1998年12月に 労働保険制度と公費医療制度の統一をめざしてスタートしたのが「都市従業員基本医療保険制度」は、使用者側が賃金総額の6%、労働者側は2%を出すもの。この2%はすべて個人口座に入る。また政府の補助金はないとのこと。
非就業者・高校までの学生、児童をカバーするために2007年にスタートしたのが「都市住民基本医療制度」。この掛け金について、馬は対象によって違い、存在する地域によっても違うとするのみ。財源として政府の補助金もあるとする。

コメント
なお以上の説明で、労働者の支払いがすべて個人口座に入るものであったことが確認される。今回(2023年)の白髪運動で、個人に入るお金が減らされたことの意味がここにあるのだろうか?
もう一つは公費医療制度が、馬の説明ではなくなったように読めるがそれでよいのだろうか。今回の白髪運動で出てきた論点の一つは、高級官僚についての公的医療制度の問題である。公的医療保険制度は現在どのような形で残っているのか?ここも確かめたい点である。

農村部の医療保険制度について
農村部について、農業生産合作社の設立が1956年以降、促されるとともに農村部で互助共済の医療保健所が整備されたが、1980年初め 農業生産請負制度への転換が始められると、それはやがて農村合作医療制度の崩壊につながったとする。農村で医療が受けられないという問題への対応として、2003年1月から任意加入の形で新型農村合作医療保険制度がスタートして現在に至るとする。

そして2017年からは都市部と農村部の医療保険制度の統合を目指して
都市農村基本医療保険制度は進められているとする

コメント
ここで興味深く感じたのは、生産請負制度が農村部の医療保険制度の解体につながったとの評価である。

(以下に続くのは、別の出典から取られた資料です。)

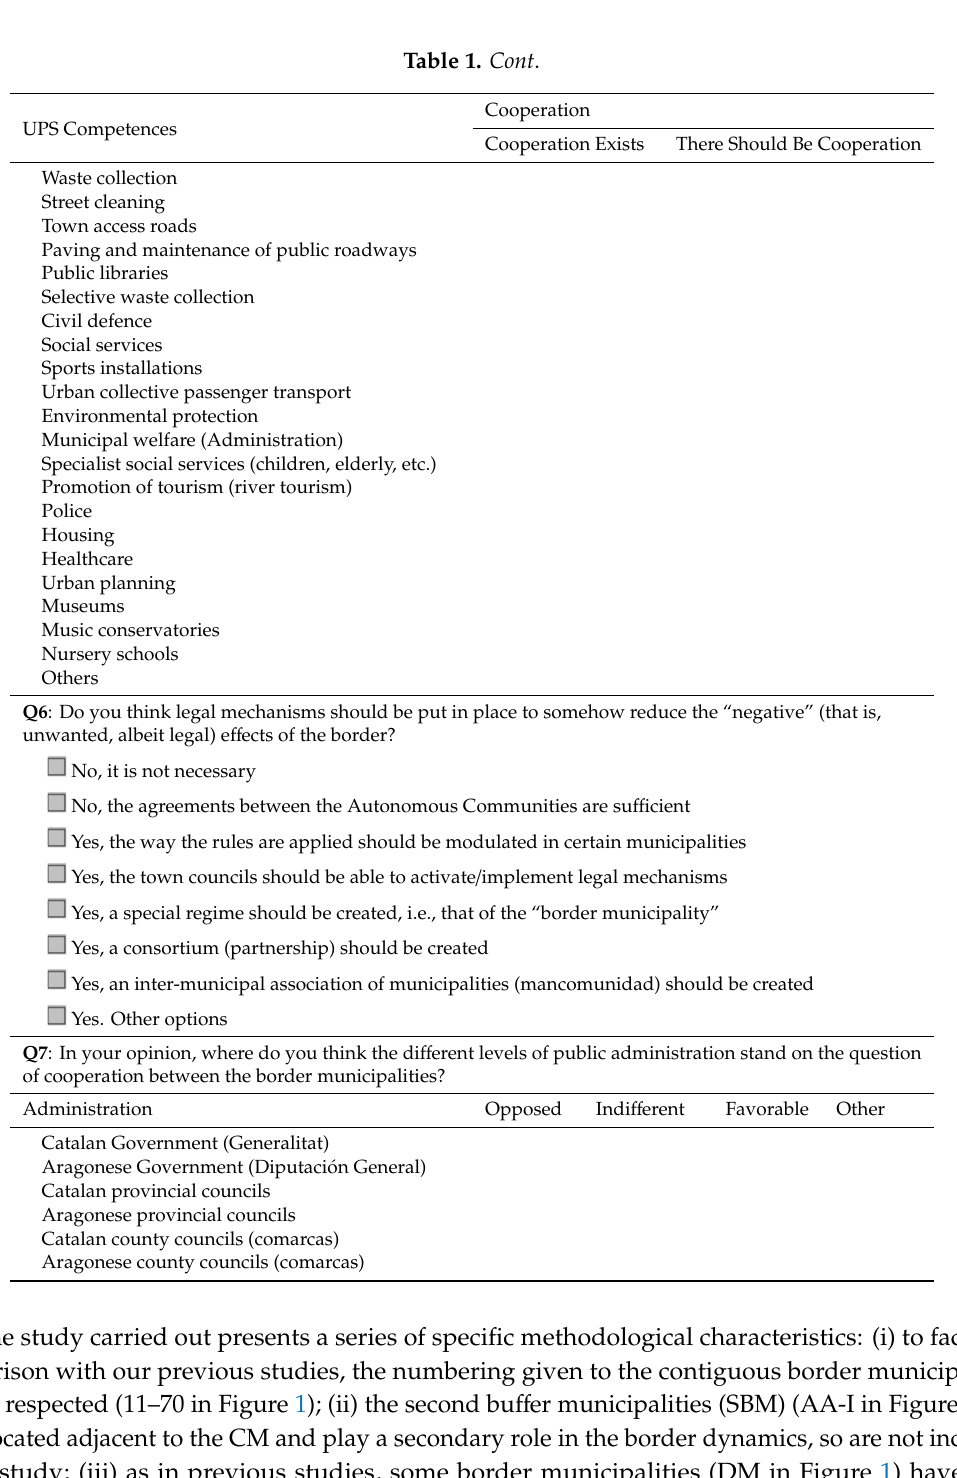
Table 6. Answers obtained in Q4 (source: authors). Q4: Do you think that there should be more cooperation between your municipality and the border municipalities that form part of Catalonia/Aragon? Responses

生産請負制度の導入が、そうしたマイナス面を持っていたという指摘に啓発された。
今回の2023年2月の白髪運動で出てきた論点の一つに、武漢など都市部はまだ恵まれているという言い方がある。農村部には医療保険制度がないと。馬は任意加入ではあるが制度はあると説明している。そこで任意加入の新型農村合作医療保険がどの程度の人口をカバーしてまた役立っているかが気になる。また保険制度のほか、実際の診療を受けることが農村ではどのように確保されているのだろうか。そして2017年スタートの都市農村基本医療保険制度は、現状はどうだと評価できるのだろうか。

都市部と農村部の医療供給体制の格差
コメント このほか、関心のある論点として、都市部と農村部の医療供給体制の格差が人口当たりの医療従事者(医師数 看護師数 ベッド数)で示されている。なお農村部の医療供給体制の貧弱さを論じるとき、人口当たりの格差で格差の証明が十分なのかは、疑問が残る(アクセスの容易さ、医療の範囲・質、高度医療への対応なども議論できないか)。

政策的な方向性を得るための計量分析
コメント 計量分析は主観的な幸福度、満足度と医療福祉制度との相関を取って分析されている。こうした計量分析に、私自身は懐疑的である。幸福度や満足度はさまざまな要因に左右されるからだが。